■ **TASK INSTRUCTIONS**: The answer must be an exact copy of every entry, with no pictures in it.

(Bounding box coordinate data)
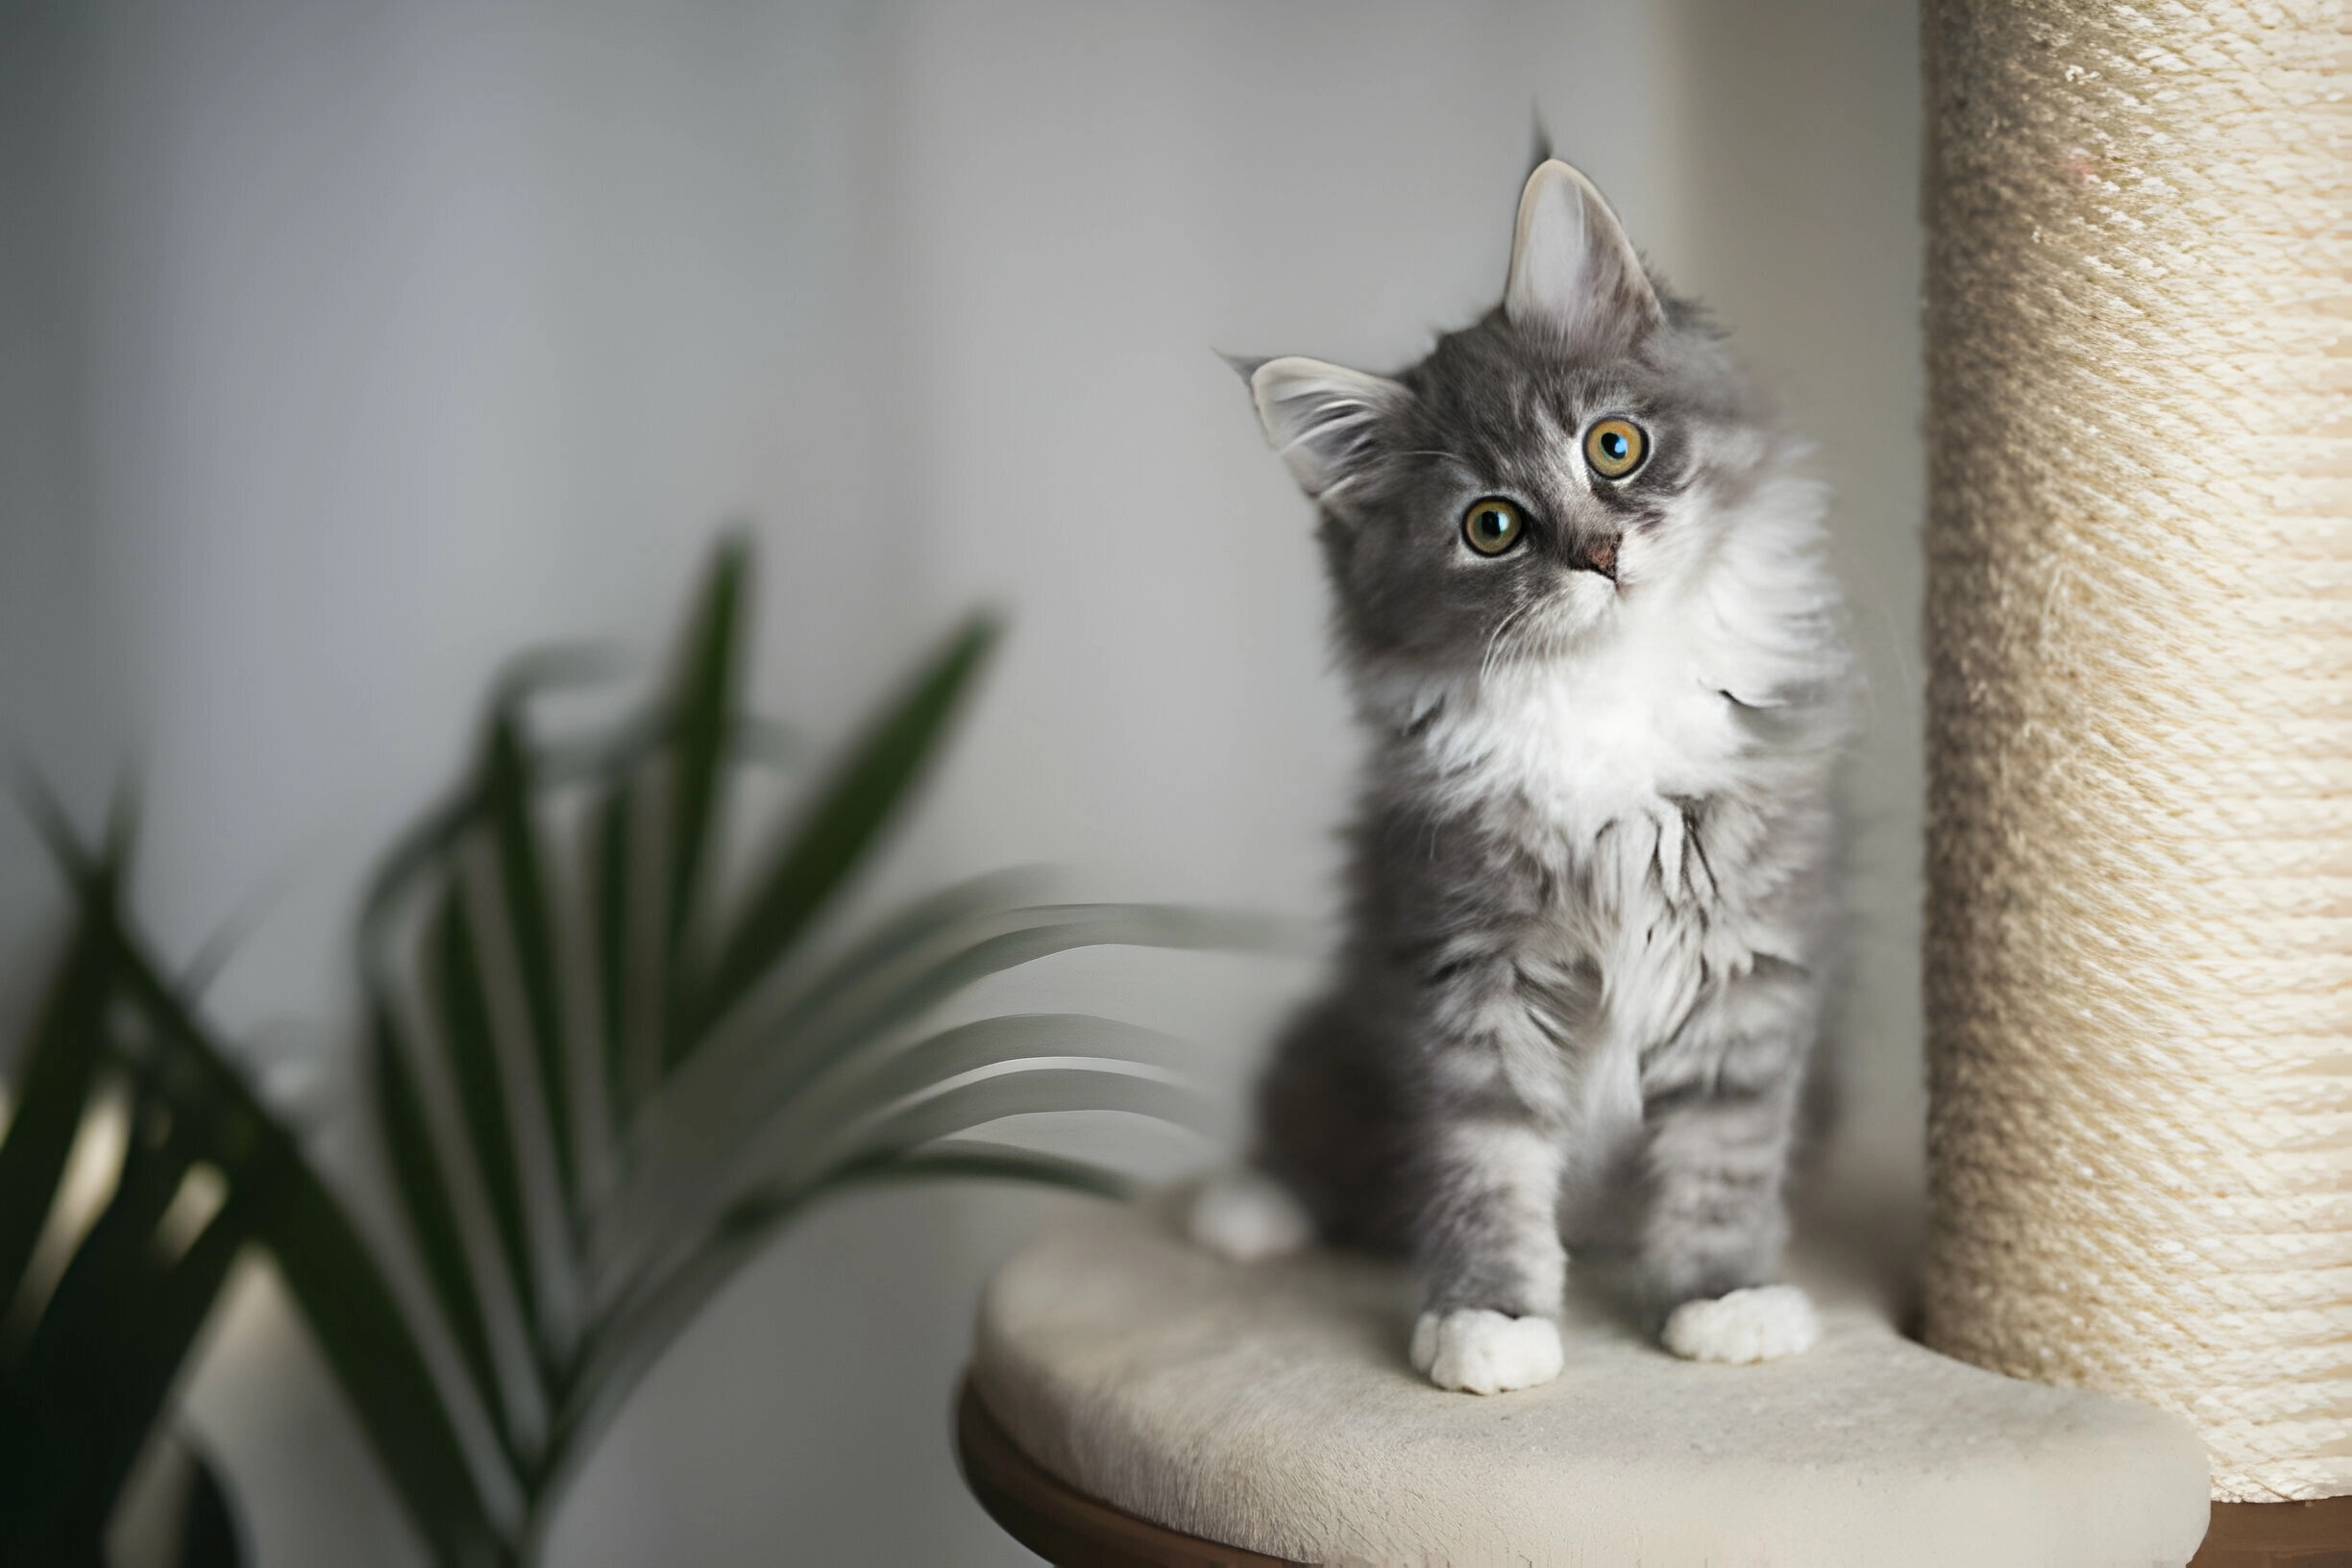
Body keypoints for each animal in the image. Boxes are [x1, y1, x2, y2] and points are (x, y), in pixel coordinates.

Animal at [1204, 153, 1844, 1391]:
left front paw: (1723, 1297)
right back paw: (1246, 1208)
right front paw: (1487, 1321)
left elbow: (1724, 1149)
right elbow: (1483, 1160)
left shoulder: (1745, 954)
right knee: (1308, 1138)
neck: (1604, 697)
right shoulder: (1468, 962)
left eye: (1614, 446)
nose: (1600, 554)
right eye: (1492, 527)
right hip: (1335, 1040)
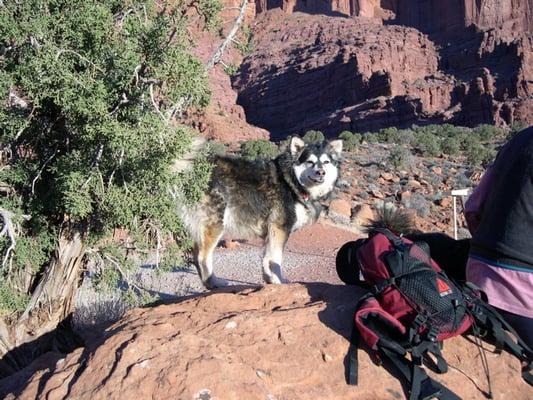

■ **SOLUTION TO THIS EXERCISE**:
Body keypoints for each animal in the image. Boxes are [x1, y1, x2, y2] and points are (x, y), in pixel coordinates.

Animal at [1204, 153, 1844, 1391]:
left front paw: (1723, 1297)
right back paw: (1246, 1208)
right front paw: (1487, 1321)
left elbow: (1724, 1149)
right elbow: (1483, 1160)
left shoulder: (1745, 954)
right knee: (1308, 1138)
neck: (1604, 697)
right shoulder: (1468, 962)
left eye: (1614, 446)
nose: (1600, 554)
right eye: (1492, 527)
right hip: (1335, 1040)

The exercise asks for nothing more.